**Problem requirements:** Rewrite the lines of the records below as a numbered list, starting with the line that contains "Destornilladores" and continuing through the last line of the records. Include both of those lines, skip any blank lines, and leave the pictures out.
^^^^
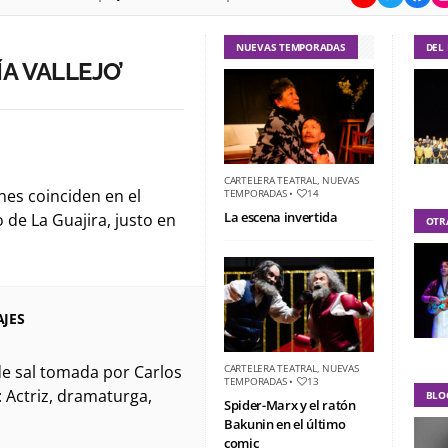
NUEVAS TEMPORADAS
DEL
A VALLEJO’
CARTELERA TEATRAL
,
NUEVAS
nes coinciden en el
TEMPORADAS
•
14
La escena invertida
 de La Guajira, justo en
OTR
AJES
e sal tomada por Carlos
CARTELERA TEATRAL
,
NUEVAS
TEMPORADAS
•
13
 Actriz, dramaturga,
BLO
Spider-Marx y el ratón
Bakunin en el último
comic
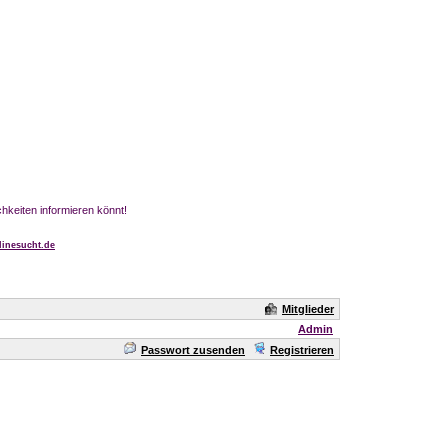
chkeiten informieren könnt!
inesucht.de
Mitglieder
Admin
Passwort zusenden
Registrieren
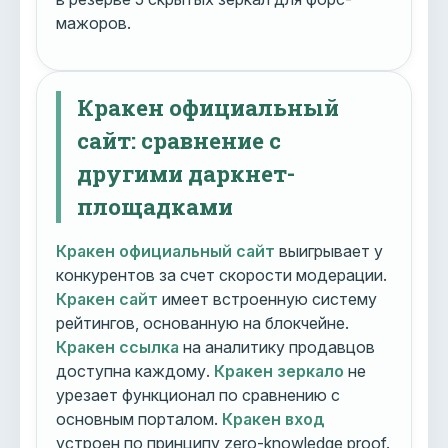
мажоров.
Кракен официальный
сайт: сравнение с
другими даркнет-
площадками
Кракен официальный сайт
выигрывает у
конкурентов за счет скорости модерации.
Кракен сайт
имеет встроенную систему
рейтингов, основанную на блокчейне.
Кракен ссылка
на аналитику продавцов
доступна каждому.
Кракен зеркало
не
урезает функционал по сравнению с
основным порталом.
Кракен вход
устроен по принципу zero-knowledge proof.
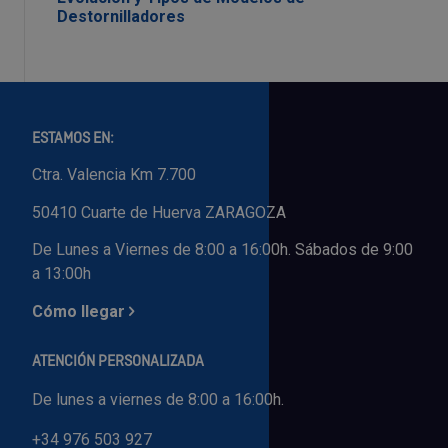
Destornilladores
ESTAMOS EN:
Ctra. Valencia Km 7.700
50410 Cuarte de Huerva ZARAGOZA
De Lunes a Viernes de 8:00 a 16:00h. Sábados de 9:00
a 13:00h
Cómo llegar
ATENCIÓN PERSONALIZADA
De lunes a viernes de 8:00 a 16:00h.
+34 976 503 927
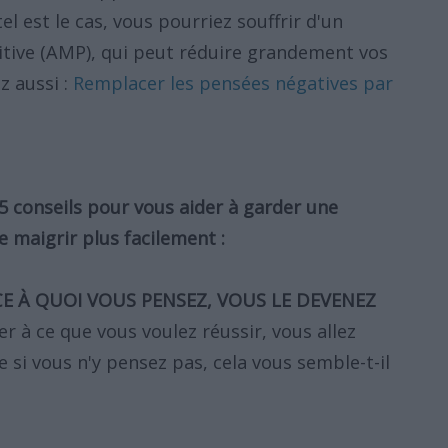
el est le cas, vous pourriez souffrir d'un
tive (AMP), qui peut réduire grandement vos
z aussi :
Remplacer les pensées négatives par
 conseils pour vous aider à garder une
e maigrir plus facilement :
CE À QUOI VOUS PENSEZ, VOUS LE DEVENEZ
r à ce que vous voulez réussir, vous allez
 si vous n'y pensez pas, cela vous semble-t-il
^^^^
**Written answer:**
1. Destornilladores
2. ESTAMOS EN:
3. Ctra. Valencia Km 7.700
4. 50410 Cuarte de Huerva ZARAGOZA
5. De Lunes a Viernes de 8:00 a 16:00h. Sábados de 9:00
6. a 13:00h
7. Cómo llegar
8. ATENCIÓN PERSONALIZADA
9. De lunes a viernes de 8:00 a 16:00h.
10. +34 976 503 927
11. el est le cas, vous pourriez souffrir d'un
12. tive (AMP), qui peut réduire grandement vos
13. z aussi :
14. Remplacer les pensées négatives par
15.  conseils pour vous aider à garder une
16. e maigrir plus facilement :
17. CE À QUOI VOUS PENSEZ, VOUS LE DEVENEZ
18. r à ce que vous voulez réussir, vous allez
19.  si vous n'y pensez pas, cela vous semble-t-il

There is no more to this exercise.